Chapin seems to flirt with the first definition, suggesting that the mere act of ingesting certain intoxicants is, itself, abusive:
Does our government have a responsibility to get heroin out of households? "They're my kids, so what if they see a few needles or a joint around? I'm not forcing them to do anything." This disposition is far more dubious, with the potential to truly harm the future generations of Americans, our youth.
Does seeing a few needles or a joint really harm kids? If it does, does it really harm kids
so much that their parents should be forced by armed men into drug treatment programs? If that's the case, mandatory treatment for drug abuse becomes something of a tautology, with all ingestion defined as "abuse" and evidence of a need for a forcible response. Drug treatment, then, is less of a medical response than an ideological one, and those providing treatment are acting less as psychologists, physicians and therapists than as agents of state policy.
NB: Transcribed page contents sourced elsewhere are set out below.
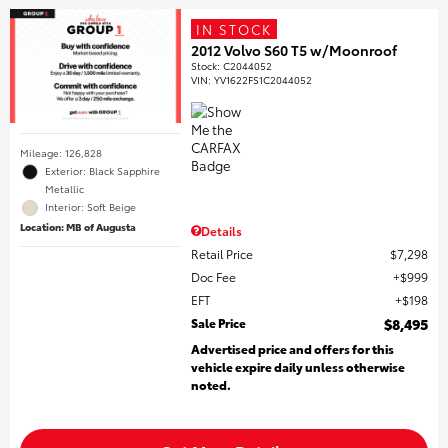
IN STOCK
2012 Volvo S60 T5 w/Moonroof
Stock
:
C2044052
VIN:
YV1622FS1C2044052
Mileage: 126,828
Exterior: Black Sapphire
Metallic
Interior: Soft Beige
Location: MB of Augusta
Details
Retail Price
$7,298
Doc Fee
$999
EFT
$198
Sale Price
$8,495
Advertised price and offers for this
vehicle expire daily unless otherwise
noted.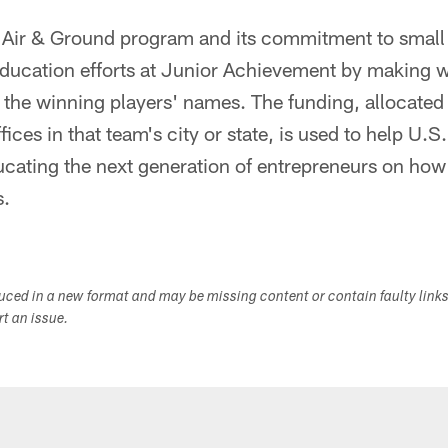
x Air & Ground program and its commitment to small
education efforts at Junior Achievement by making 
 the winning players' names. The funding, allocated 
ces in that team's city or state, is used to help U.S
cating the next generation of entrepreneurs on how 
s.
duced in a new format and may be missing content or contain faulty link
ort an issue.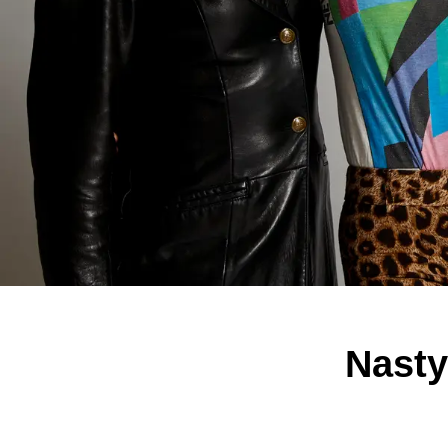
Nasty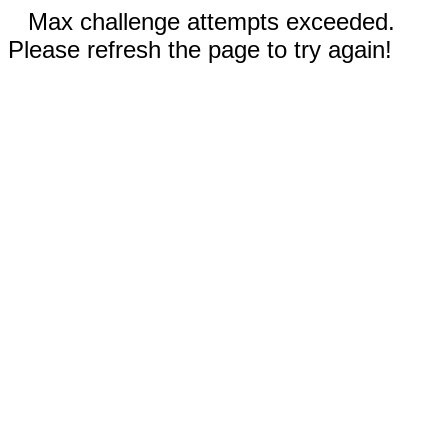
Max challenge attempts exceeded.
Please refresh the page to try again!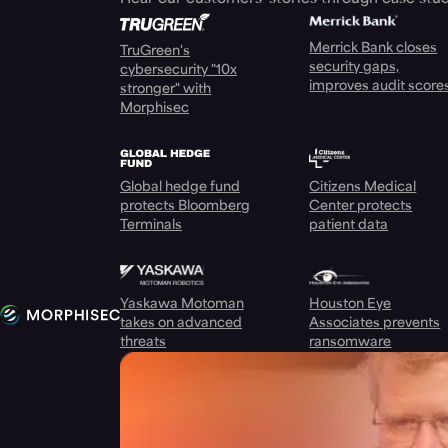
Merrick Bank closes
TruGreen's
security gaps,
cybersecurity "10x
improves audit score
stronger" with
Morphisec
Global hedge fund
Citizens Medical
protects Bloomberg
Center protects
Terminals
patient data
Yaskawa Motoman
Houston Eye
takes on advanced
Associates prevents
threats
ransomware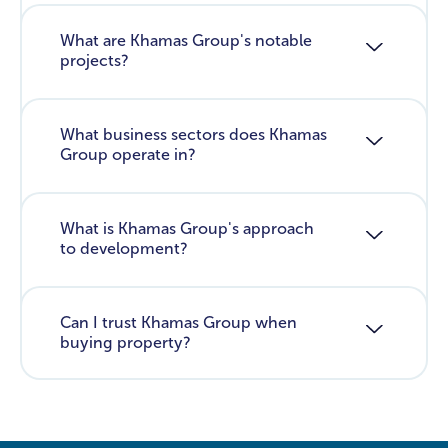
What are Khamas Group's notable
projects?
What business sectors does Khamas
Group operate in?
What is Khamas Group's approach
to development?
Can I trust Khamas Group when
buying property?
But what if we go to Peele's second definition: illegal behavior associated with drug use? And by "illegal behavior" we mean real crimes against people and property. It's this definition that Chapin addresses when he says, "many criminals are forced into treatment programs because their crime was caused by, or related to their addiction, resulting from their uncontrolled, compulsive, and harmful behavior."
Since many crimes are a result of drug use, mandatory treatment, we're told, is the obvious response.
Peele differs, saying "addicts—or any drug users—should be liable for any crimes they commit, whether committed while intoxicated, in the pursuit of their addiction, or under any other conditions. In this regard, I differ from many advocates for addicts, who may say that—since addicts are out of control of their behavior—they should not be liable for their actions, at least while intoxicated." (Peele, by the way, also
takes issue with the way many 12-step programs go about their business, especially with coerced participants.)
The idea here is that people are responsible for their actions -- the devil didn't make them do it, and neither did the booze or the methamphetamine. Yes, a criminal may have alcohol or drugs in his or her system when he knocks over a convenience store, but that was the culmination of a series of choices. Treatment might be
offered to criminals in the same way as other medical and educational services are offered, as a means of maintaining or improving their health and changing their circumstances. But pursuing drug treatment would have to be the
choice of the criminal who is responsible for his or her own actions in all circumstances.
Fundamentally, the argument for mandatory treatment comes down to two fundamentals: all drug use is abuse, and drugs make people do bad things they wouldn't otherwise do. But not all use is abusive -- in fact, most drug use is not. And an asshole who does bad things and takes drugs is, at the end of the day, just an asshole.
Forgetting those points creates an invitation to the government to intervene in our lives if we simply engage in behavior that rubs officialdom the wrong way -- and it also allows the powers-that-be to let real criminals off easy for their bad decisions.
Chapin argues that, with mandatory treatment, "[a]t their worst, an addict won't benefit from treatment, simply going through the motions." But that's not the worst; the worst is that people living peaceful lives will lose their freedom and become subjects of forcible government intervention.
If you want to be compassionate toward those who use intoxicants to excess, that's great. Just don't arm that compassion with handcuffs and guns.